[Problem statement] Convert the records into a numbered list, starting at the line that contains "list Pull : W&D [187, 1327, 1090, 1358]" and ending with the line that contains "list Kit d’", both included. Omit blank lines.
============================================================
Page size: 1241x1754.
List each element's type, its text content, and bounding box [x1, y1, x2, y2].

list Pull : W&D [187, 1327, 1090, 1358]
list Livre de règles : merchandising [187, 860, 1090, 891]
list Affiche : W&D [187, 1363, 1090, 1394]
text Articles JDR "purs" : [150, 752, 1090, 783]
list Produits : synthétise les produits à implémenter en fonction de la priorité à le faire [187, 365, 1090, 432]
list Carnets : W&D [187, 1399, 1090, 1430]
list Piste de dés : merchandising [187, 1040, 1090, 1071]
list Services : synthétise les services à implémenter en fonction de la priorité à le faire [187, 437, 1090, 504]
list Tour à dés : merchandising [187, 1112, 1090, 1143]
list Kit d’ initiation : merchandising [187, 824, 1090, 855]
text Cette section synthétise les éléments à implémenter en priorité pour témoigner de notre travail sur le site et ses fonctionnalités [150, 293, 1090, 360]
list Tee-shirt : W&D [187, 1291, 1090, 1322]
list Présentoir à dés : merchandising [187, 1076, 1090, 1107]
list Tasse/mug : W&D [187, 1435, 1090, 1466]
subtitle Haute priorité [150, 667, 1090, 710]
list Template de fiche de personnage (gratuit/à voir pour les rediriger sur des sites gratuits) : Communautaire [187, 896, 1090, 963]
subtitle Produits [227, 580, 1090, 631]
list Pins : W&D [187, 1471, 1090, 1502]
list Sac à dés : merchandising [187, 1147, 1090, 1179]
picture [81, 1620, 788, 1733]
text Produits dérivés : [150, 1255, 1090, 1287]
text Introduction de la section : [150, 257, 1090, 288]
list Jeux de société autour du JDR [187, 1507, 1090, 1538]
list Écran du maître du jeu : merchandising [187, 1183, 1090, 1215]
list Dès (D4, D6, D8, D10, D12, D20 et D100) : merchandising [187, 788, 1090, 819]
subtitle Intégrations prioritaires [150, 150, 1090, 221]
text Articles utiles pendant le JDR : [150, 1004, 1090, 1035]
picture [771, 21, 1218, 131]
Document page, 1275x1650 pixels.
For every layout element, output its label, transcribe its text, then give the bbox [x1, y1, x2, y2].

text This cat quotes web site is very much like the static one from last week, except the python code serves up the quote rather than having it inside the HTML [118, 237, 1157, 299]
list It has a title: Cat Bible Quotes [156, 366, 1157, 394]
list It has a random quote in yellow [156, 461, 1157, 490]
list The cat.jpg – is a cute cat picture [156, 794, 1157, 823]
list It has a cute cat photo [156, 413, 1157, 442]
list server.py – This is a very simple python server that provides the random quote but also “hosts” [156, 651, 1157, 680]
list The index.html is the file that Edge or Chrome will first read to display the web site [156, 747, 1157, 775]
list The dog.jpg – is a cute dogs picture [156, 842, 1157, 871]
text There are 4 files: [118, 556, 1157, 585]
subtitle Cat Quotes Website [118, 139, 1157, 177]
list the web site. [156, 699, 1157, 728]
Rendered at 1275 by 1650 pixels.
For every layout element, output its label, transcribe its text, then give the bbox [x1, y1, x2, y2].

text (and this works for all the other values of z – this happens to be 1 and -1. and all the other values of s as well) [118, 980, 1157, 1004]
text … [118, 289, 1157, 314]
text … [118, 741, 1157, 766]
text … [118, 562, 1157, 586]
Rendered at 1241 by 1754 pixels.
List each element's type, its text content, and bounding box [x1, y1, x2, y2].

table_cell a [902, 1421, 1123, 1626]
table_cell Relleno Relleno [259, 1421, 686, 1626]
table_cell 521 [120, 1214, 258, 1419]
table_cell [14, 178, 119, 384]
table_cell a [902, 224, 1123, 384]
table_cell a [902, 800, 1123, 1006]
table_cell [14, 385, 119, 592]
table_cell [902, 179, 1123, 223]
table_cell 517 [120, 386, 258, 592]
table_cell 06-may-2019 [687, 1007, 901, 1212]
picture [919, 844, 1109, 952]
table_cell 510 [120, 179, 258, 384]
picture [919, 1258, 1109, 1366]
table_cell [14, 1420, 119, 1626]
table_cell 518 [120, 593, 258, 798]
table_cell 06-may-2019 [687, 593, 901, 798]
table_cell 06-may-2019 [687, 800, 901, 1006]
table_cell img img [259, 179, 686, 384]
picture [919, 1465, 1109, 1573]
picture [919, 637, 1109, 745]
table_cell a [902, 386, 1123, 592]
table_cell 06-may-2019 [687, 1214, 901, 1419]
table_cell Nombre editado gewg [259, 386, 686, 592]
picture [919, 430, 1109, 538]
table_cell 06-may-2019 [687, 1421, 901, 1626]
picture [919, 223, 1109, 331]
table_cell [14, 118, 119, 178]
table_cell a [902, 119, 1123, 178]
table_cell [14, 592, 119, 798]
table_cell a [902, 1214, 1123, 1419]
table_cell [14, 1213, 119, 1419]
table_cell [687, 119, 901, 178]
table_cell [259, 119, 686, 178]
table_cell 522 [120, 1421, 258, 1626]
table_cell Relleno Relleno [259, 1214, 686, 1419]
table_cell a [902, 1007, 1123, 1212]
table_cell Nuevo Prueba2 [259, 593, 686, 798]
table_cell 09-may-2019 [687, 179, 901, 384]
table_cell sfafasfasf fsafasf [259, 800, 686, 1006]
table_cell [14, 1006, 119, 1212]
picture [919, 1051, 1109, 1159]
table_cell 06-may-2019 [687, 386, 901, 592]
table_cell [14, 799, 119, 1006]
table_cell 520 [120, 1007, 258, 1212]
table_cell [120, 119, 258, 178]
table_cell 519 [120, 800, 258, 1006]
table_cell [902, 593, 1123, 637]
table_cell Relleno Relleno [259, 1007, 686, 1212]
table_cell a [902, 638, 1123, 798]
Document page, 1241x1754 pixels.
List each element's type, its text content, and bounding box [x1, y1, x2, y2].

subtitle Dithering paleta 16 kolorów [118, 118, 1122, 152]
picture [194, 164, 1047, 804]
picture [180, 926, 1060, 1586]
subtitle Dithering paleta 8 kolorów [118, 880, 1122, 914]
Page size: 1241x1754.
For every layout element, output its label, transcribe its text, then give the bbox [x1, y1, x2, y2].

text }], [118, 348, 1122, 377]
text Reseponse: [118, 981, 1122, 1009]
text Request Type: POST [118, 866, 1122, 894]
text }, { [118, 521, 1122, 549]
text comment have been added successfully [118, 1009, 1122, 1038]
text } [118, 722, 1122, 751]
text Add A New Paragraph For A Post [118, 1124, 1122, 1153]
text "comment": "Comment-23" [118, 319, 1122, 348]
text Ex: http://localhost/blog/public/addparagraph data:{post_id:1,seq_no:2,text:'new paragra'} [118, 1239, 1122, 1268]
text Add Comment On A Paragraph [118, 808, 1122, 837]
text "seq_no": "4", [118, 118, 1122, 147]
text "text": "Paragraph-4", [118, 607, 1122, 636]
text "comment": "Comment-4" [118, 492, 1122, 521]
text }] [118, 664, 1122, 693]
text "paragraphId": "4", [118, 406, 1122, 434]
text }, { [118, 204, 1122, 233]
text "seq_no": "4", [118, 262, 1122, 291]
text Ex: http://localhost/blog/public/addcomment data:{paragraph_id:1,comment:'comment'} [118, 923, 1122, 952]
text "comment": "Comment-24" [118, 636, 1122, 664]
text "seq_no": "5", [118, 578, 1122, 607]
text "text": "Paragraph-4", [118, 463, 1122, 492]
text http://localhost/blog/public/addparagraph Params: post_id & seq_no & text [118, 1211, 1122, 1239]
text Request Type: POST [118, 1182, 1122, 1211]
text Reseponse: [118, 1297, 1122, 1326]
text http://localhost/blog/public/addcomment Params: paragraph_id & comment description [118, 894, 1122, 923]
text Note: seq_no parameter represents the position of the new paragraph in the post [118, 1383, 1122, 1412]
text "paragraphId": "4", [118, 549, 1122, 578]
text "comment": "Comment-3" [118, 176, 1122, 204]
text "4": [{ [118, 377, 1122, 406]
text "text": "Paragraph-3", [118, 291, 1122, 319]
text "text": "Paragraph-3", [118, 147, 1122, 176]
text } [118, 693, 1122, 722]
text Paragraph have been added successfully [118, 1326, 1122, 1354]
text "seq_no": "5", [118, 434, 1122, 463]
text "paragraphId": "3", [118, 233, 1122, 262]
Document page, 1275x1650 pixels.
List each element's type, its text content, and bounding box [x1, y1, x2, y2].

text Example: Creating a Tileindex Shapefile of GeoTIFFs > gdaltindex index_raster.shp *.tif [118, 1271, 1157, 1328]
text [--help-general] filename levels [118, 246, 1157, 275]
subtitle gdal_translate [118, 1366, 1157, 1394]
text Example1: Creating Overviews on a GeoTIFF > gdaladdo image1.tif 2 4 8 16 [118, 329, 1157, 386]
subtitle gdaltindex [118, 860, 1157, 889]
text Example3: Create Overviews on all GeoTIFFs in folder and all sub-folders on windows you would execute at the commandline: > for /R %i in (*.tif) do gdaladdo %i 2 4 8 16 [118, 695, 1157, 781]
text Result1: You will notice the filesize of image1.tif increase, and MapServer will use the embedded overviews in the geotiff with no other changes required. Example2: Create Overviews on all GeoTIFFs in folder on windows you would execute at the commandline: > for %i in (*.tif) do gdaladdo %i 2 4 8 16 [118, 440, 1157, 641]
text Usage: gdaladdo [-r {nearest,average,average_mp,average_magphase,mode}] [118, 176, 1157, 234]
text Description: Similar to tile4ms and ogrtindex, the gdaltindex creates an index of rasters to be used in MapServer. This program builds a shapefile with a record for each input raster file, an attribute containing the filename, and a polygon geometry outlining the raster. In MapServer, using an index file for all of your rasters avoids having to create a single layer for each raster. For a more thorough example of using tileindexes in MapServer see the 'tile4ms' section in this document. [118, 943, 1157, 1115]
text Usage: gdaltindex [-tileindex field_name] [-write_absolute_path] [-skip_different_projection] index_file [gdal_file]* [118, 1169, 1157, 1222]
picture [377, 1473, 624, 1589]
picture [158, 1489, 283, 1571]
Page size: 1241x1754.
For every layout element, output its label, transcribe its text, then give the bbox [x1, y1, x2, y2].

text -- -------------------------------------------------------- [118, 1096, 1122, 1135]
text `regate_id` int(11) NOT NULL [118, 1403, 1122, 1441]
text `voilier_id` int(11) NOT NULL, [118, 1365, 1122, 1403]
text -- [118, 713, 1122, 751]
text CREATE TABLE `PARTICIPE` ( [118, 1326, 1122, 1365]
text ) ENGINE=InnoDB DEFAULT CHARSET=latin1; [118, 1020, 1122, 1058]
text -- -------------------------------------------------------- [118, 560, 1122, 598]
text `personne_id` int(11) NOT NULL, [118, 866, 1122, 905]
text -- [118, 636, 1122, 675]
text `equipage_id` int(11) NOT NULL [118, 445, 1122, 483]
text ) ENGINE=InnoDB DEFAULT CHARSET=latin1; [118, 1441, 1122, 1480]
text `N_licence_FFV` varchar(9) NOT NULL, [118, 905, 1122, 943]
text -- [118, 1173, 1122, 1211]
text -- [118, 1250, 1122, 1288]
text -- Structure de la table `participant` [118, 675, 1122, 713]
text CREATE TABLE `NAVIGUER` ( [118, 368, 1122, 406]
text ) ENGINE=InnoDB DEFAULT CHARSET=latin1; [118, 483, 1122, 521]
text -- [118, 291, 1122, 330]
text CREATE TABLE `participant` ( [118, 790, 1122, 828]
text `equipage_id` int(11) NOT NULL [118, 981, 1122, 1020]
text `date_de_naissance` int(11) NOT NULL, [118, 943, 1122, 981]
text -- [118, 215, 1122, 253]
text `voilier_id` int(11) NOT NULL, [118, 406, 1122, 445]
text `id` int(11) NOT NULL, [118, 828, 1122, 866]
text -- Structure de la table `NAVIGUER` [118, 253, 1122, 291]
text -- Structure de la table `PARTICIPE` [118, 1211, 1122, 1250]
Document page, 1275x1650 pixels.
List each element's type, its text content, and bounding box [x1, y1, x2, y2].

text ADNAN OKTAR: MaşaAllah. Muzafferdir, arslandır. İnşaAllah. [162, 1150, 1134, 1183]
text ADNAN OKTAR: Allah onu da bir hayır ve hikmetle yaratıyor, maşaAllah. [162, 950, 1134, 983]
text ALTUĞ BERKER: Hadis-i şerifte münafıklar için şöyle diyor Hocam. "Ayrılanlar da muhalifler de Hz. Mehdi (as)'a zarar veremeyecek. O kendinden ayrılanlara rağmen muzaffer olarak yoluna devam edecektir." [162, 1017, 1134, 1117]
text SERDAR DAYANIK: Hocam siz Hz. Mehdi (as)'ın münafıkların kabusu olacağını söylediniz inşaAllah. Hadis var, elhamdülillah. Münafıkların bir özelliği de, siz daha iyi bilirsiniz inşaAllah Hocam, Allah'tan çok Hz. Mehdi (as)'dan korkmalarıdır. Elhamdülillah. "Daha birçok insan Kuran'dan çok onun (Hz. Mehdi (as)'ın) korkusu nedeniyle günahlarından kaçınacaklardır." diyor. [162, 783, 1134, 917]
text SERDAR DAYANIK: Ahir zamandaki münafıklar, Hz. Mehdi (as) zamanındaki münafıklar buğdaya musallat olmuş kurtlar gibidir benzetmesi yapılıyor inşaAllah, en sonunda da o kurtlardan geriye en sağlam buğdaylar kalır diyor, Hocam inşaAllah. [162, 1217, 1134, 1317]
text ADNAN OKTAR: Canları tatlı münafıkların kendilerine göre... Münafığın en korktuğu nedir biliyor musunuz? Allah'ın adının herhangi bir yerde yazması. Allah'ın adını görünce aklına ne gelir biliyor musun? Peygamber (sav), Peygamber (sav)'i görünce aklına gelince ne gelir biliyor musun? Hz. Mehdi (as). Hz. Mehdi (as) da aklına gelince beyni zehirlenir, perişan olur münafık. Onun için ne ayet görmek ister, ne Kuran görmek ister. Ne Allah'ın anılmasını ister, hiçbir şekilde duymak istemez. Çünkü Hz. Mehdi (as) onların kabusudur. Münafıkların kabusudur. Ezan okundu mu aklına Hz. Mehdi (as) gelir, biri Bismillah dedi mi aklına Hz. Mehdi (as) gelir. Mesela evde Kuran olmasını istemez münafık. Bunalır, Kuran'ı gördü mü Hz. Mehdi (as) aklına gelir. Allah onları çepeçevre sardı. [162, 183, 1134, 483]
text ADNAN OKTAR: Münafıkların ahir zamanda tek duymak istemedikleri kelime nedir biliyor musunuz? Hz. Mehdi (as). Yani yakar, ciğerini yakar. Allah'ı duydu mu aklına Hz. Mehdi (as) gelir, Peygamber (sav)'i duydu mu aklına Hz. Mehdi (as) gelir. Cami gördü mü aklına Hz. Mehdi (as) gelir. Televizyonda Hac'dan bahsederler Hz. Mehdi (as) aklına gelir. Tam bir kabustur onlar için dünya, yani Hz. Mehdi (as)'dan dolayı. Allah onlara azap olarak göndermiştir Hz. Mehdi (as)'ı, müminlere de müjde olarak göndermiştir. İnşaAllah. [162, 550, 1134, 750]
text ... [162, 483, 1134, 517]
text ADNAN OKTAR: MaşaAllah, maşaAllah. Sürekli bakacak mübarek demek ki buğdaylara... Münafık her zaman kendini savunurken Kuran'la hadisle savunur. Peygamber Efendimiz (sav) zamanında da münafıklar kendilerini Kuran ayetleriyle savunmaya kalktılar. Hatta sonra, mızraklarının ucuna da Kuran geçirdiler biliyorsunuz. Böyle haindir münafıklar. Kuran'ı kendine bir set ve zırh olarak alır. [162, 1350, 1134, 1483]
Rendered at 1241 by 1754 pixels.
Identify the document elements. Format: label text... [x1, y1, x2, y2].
============================================================
[Result]
1. list Pull : W&D [187, 1327, 1090, 1358]
2. list Livre de règles : merchandising [187, 860, 1090, 891]
3. list Affiche : W&D [187, 1363, 1090, 1394]
4. text Articles JDR "purs" : [150, 752, 1090, 783]
5. list Produits : synthétise les produits à implémenter en fonction de la priorité à le faire [187, 365, 1090, 432]
6. list Carnets : W&D [187, 1399, 1090, 1430]
7. list Piste de dés : merchandising [187, 1040, 1090, 1071]
8. list Services : synthétise les services à implémenter en fonction de la priorité à le faire [187, 437, 1090, 504]
9. list Tour à dés : merchandising [187, 1112, 1090, 1143]
10. list Kit d’ initiation : merchandising [187, 824, 1090, 855]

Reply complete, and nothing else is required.